VULSOLVER: Vulnerability Detection via LLM-Driven Constraint Solving
Xiang Li, Yueci Su, Jiahao Liu, Zhiwei Lin, Yuebing Hou, Peiming Gao, Yuanchao Zhang
TL;DR
The paper tackles the reliability and scalability challenges of vulnerability detection in large codebases by reframing detection as a path-based constraint-solving problem. It introduces VULSOLVER, which integrates static analysis with LLM-driven semantic reasoning and decomposes the task into subtasks along call paths using transfer and trigger constraints. Core contributions include formalizing transfer and trigger constraints, Branch Method Analysis, Context Maintenance, and Main Path Analysis, plus a language-agnostic Code Information Summary generation and a deterministic solving pipeline. Empirical results on the OWASP Benchmark yield 97.85% accuracy and 100% recall, while real-world open-source testing uncovers 15 new high-severity vulnerabilities, demonstrating strong practical value and robustness over existing approaches.
Abstract
Traditional vulnerability detection methods rely heavily on predefined rule matching, which often fails to capture vulnerabilities accurately.

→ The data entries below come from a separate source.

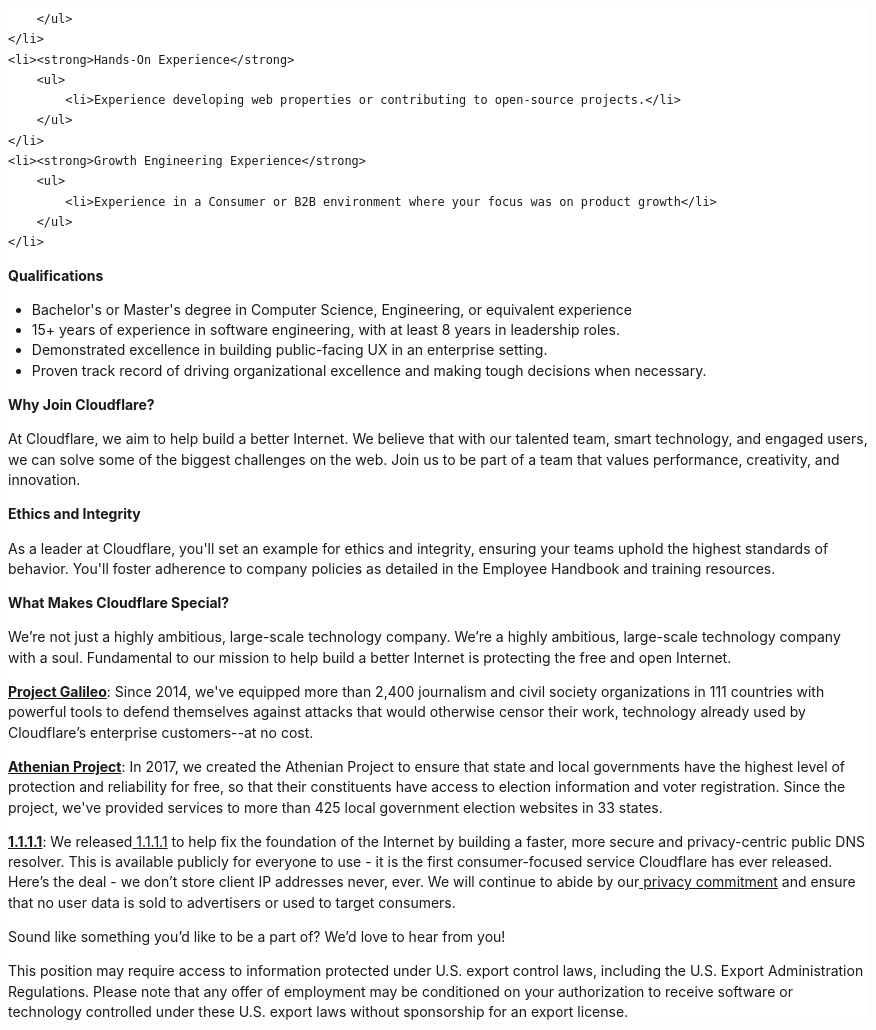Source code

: 		</ul>
	</li>
	<li><strong>Hands-On Experience</strong>
		<ul>
			<li>Experience developing web properties or contributing to open-source projects.</li>
		</ul>
	</li>
	<li><strong>Growth Engineering Experience</strong>
		<ul>
			<li>Experience in a Consumer or B2B environment where your focus was on product growth</li>
		</ul>
	</li>
</ul>
<p><strong>Qualifications</strong></p>
<ul>
	<li>Bachelor's or Master's degree in Computer Science, Engineering, or equivalent experience</li>
	<li>15+ years of experience in software engineering, with at least 8 years in leadership roles.</li>
	<li>Demonstrated excellence in building public-facing UX in an enterprise setting.</li>
	<li>Proven track record of driving organizational excellence and making tough decisions when necessary.</li>
</ul>
<p><strong>Why Join Cloudflare?</strong></p>
<p>At Cloudflare, we aim to help build a better Internet. We believe that with our talented team, smart technology, and engaged users, we can solve some of the biggest challenges on the web. Join us to be part of a team that values performance, creativity, and innovation.</p>
<p><strong>Ethics and Integrity</strong></p>
<p>As a leader at Cloudflare, you'll set an example for ethics and integrity, ensuring your teams uphold the highest standards of behavior. You'll foster adherence to company policies as detailed in the Employee Handbook and training resources.</p>
<div class="content-conclusion">
	<p><strong>What Makes Cloudflare Special?</strong></p>
	<p><span style="font-weight: 400;">We’re not just a highly ambitious, large-scale technology company. We’re a highly ambitious, large-scale technology company with a soul. Fundamental to our mission to help build a better Internet is protecting the free and open Internet.</span></p>
	<p><a href="https://blog.cloudflare.com/protecting-free-expression-online/"><strong>Project Galileo</strong></a><span style="font-weight: 400;">: Since 2014, we've equipped more than 2,400 journalism and civil society organizations in 111 countries with powerful tools to defend themselves against attacks that would otherwise censor their work, technology already used by Cloudflare’s enterprise customers--at no cost.</span></p>
	<p><strong><a href="https://www.cloudflare.com/athenian/">Athenian Project</a></strong><span style="font-weight: 400;">: In 2017, we created the Athenian Project to ensure that state and local governments have the highest level of protection and reliability for free, so that their constituents have access to election information and voter registration. Since the project, we've provided services to more than 425 local government election websites in 33 states.</span></p>
	<p><a href="https://1.1.1.1/"><strong>1.1.1.1</strong></a><span style="font-weight: 400;">: We released</span><a href="https://1.1.1.1/"> <span style="font-weight: 400;">1.1.1.1</span></a><span style="font-weight: 400;"> to help fix the foundation of the Internet by building a faster, more secure and privacy-centric public DNS resolver. This is available publicly for everyone to use - it is the first consumer-focused service Cloudflare has ever released. Here’s the deal - we don’t store client IP addresses never, ever. We will continue to abide by our</span><a href="https://developers.cloudflare.com/1.1.1.1/privacy/public-dns-resolver"> privacy commitment</a><span style="font-weight: 400;"> and ensure that no user data is sold to advertisers or used to target consumers.</span></p>
	<p><span style="font-weight: 400;">Sound like something you’d like to be a part of? We’d love to hear from you!</span></p>
	<p><span style="font-weight: 400;">This position may require access to information protected under U.S. export control laws, including the U.S. Export Administration Regulations. Please note that any offer of employment may be conditioned on your authorization to receive software or technology controlled under these U.S. export laws without sponsorship for an export license.</span></p>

With the rise of large language models (LLMs), leveraging their ability to understand code semantics has emerged as a promising direction for achieving more accurate and efficient vulnerability detection. However, current LLM-based approaches face significant challenges: instability in model outputs, degraded performance with long context, and hallucination. As a result, many existing solutions either use LLMs merely to enrich predefined rule sets, thereby keeping the detection process fundamentally rule-based, or over-rely on them, leading to poor robustness. To address these challenges, we propose a constraint-solving approach powered by LLMs named VULSOLVER. By modeling vulnerability detection as a constraint-solving problem, and by integrating static application security testing (SAST) with the semantic reasoning capabilities of LLMs, our method enables the LLM to act like a professional human security expert. We assess VULSOLVER on the OWASP Benchmark (1,023 labeled samples), achieving 97.85% accuracy, 97.97% F1-score, and 100% recall. Applied to widely-used open-source projects, VULSOLVER identified 15 previously unknown high-severity vulnerabilities (CVSS 7.5-9.8), demonstrating its effectiveness in real-world security analysis.